→ **SUPPLIED TEXT**:
start

Sand two glosses

Ewe bed err war shout
Ewe bed err knock rye
Ewe bed err notch out
I’m telling you eye
Sand two glosses car mint to town

He’s may king’ll list
Shaking it wise
Khan a fine tout who’s
Gnaw tea and ice
Sand two glosses car mint to town

He seize hue in yours leaping
He no swan euro ache
He no sieve you’ve bin batter could
Soapy good fur could nose ache

Ewe bed err war shout
Ewe bed err knock rye
Ewe bed err notch out
I’m telling you eye
Sand two glosses car mint to town

(Previously.)

Quickie sex ed

It was the spring of 1979 and seventh grade was almost over. Time was running short for our Health Ed. class to cover sex education, as had been promised earlier in the semester. We’d all been anticipating it in giggly fashion for months.

Now just a couple of classes remained before the end of the school year. At that time and place I’m not aware of any political controversy about sex education in public schools; as far as I know the semester simply got away from Mr. Washington, our young and hip teacher. In one of the final classes he apologized and suggested a way to cover the eagerly awaited topic quickly: we’d all write down one or two anonymous questions about sex, drop them in a hat (or a bag or a box, I don’t quite remember), and Mr. Washington would pick some at random and answer them. No question was out of bounds, nothing was too big or small to ask. Mr. Washington pledged a complete and honest answer to every question, all but promising to kill the fun with an excess of earnestness.

I can’t remember what question I dropped into the hat, nor do I remember most of the other questions that eventually came out of it. Some were no doubt excellent ones based on real curiosity. Information about sex was not quite as easy to come by then as it is now. After all, this was before the frankness made necessary by AIDS, before Dr. Drew and even Dr. Ruth, back in the days when “Internet porn” consisted of an academic in some university office printing a topless woman made of typographical symbols on six sheets of green-and-white fanfold paper.

The hat (or bag or box) passed solemnly around the room. Each of us dropped a folded piece of paper into it, apprehensive in spite of the anonymity that some humiliating bit of cluelessness would be revealed to all. Mr. Washington received it back and, just as solemnly, fished around for the first slip of paper to answer.

end

→ **PROMPT A**: In the records, from the line with "order: Araneae" up to and including the line with "genus: Silphium", swap "common name" for "vernacular name" and give only those lines back, otherwise unchanged.

(Data items)
start

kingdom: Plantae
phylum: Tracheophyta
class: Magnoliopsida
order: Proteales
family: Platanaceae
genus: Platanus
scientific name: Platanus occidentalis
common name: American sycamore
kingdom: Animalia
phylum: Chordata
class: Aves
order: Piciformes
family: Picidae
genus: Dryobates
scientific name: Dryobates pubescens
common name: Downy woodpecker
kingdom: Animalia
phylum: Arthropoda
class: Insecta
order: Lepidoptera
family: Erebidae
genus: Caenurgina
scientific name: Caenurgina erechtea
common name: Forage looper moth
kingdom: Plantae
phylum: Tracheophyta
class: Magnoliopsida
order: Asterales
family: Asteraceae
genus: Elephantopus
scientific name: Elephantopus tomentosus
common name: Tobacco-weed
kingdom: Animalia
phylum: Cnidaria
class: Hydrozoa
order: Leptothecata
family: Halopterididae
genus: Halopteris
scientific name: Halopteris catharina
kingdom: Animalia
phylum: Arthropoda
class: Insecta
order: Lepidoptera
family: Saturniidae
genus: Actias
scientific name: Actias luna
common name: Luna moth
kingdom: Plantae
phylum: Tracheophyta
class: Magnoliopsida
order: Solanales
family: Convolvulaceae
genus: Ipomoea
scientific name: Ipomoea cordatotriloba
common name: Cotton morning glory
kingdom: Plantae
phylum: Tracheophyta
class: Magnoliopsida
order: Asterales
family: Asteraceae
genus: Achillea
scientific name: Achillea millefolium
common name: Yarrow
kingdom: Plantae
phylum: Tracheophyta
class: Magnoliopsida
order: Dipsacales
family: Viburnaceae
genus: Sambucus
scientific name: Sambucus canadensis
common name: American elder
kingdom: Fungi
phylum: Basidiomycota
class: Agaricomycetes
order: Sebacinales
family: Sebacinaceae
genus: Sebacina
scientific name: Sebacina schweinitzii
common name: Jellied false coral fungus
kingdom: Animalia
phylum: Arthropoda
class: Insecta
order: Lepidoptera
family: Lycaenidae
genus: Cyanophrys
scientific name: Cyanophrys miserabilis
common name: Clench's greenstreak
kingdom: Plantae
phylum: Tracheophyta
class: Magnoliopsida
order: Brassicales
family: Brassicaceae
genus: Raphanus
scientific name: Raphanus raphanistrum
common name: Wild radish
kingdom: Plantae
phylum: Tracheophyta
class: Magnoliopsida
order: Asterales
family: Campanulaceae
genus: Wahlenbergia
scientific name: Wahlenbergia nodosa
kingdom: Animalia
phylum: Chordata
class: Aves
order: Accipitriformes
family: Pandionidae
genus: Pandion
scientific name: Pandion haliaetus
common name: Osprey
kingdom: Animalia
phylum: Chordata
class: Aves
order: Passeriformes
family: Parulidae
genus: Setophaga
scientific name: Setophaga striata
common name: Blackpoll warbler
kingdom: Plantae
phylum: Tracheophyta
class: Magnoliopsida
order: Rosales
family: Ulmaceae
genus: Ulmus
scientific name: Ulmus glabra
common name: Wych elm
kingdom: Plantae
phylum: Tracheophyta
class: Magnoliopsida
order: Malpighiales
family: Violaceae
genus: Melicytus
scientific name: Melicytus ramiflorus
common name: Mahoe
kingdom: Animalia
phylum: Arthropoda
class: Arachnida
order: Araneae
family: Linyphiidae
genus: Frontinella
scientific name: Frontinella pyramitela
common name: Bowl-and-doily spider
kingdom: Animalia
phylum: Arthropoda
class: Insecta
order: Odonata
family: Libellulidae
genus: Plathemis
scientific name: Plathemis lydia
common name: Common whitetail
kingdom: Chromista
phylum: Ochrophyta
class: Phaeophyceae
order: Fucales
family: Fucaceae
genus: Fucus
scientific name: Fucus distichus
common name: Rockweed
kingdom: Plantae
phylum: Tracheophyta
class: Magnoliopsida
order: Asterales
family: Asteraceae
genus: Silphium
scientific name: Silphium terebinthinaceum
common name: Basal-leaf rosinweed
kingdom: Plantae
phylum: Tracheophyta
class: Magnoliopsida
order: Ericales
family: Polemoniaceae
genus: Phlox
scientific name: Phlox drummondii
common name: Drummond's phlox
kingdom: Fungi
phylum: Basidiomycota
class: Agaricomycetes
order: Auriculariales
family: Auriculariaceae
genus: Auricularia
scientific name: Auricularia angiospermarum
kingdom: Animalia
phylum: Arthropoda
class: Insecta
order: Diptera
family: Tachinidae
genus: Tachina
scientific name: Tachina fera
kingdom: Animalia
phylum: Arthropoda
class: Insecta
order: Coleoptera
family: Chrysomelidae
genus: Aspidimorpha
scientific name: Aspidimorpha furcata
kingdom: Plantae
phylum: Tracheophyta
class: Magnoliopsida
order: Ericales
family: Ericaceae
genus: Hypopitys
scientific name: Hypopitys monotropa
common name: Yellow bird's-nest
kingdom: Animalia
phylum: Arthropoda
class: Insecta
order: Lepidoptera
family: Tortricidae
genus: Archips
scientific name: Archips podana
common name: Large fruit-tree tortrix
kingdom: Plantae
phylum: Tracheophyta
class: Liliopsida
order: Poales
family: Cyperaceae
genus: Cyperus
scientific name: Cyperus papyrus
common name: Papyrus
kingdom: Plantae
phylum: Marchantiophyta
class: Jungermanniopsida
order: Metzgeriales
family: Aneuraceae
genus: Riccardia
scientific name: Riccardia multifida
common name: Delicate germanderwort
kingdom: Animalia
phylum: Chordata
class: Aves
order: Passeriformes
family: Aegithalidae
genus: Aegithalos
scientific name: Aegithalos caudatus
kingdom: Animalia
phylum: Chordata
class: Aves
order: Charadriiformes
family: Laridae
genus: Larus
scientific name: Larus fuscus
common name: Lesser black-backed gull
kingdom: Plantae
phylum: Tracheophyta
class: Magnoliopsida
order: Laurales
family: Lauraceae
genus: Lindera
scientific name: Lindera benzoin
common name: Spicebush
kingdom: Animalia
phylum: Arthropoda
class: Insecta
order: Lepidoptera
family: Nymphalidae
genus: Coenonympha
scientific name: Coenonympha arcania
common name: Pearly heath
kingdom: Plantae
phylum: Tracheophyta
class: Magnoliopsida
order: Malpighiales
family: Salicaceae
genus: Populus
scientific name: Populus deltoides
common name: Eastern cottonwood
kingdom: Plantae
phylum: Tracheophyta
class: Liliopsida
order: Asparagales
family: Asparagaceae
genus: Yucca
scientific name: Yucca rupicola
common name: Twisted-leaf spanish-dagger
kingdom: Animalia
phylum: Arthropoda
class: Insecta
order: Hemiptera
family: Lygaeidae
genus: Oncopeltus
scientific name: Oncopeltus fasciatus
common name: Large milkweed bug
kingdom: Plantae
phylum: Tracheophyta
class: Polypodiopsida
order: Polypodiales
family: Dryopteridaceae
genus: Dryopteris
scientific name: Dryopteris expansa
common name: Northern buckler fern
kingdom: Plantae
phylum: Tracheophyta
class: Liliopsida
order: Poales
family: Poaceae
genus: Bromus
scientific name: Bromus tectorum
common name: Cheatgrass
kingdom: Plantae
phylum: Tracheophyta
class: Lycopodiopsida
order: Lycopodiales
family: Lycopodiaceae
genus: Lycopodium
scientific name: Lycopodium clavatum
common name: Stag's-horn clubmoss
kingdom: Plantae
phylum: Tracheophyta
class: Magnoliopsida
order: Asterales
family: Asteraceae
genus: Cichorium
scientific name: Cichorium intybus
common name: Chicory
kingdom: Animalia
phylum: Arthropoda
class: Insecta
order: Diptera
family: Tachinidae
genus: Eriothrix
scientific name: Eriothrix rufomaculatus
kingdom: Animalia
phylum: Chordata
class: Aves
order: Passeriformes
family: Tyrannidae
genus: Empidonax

end

→ **PROMPT B**: Decide whether each statement agrees with the supplied text, and back each yes or no with the deciding words quoted from it: (i) The spring of 1979 fell near the end of seventh grade. (ii) Mr. Washington is described as an older, strict teacher. (iii) Students were to sign their names to the questions they wrote.

→ **PROBLEM SOLUTION A**:
order: Araneae
family: Linyphiidae
genus: Frontinella
scientific name: Frontinella pyramitela
vernacular name: Bowl-and-doily spider
kingdom: Animalia
phylum: Arthropoda
class: Insecta
order: Odonata
family: Libellulidae
genus: Plathemis
scientific name: Plathemis lydia
vernacular name: Common whitetail
kingdom: Chromista
phylum: Ochrophyta
class: Phaeophyceae
order: Fucales
family: Fucaceae
genus: Fucus
scientific name: Fucus distichus
vernacular name: Rockweed
kingdom: Plantae
phylum: Tracheophyta
class: Magnoliopsida
order: Asterales
family: Asteraceae
genus: Silphium

→ **PROBLEM SOLUTION B**:
(i) Yes: "It was the spring of 1979 and seventh grade was almost over."
(ii) No: "Mr. Washington, our young and hip teacher"
(iii) No: "we’d all write down one or two anonymous questions about sex"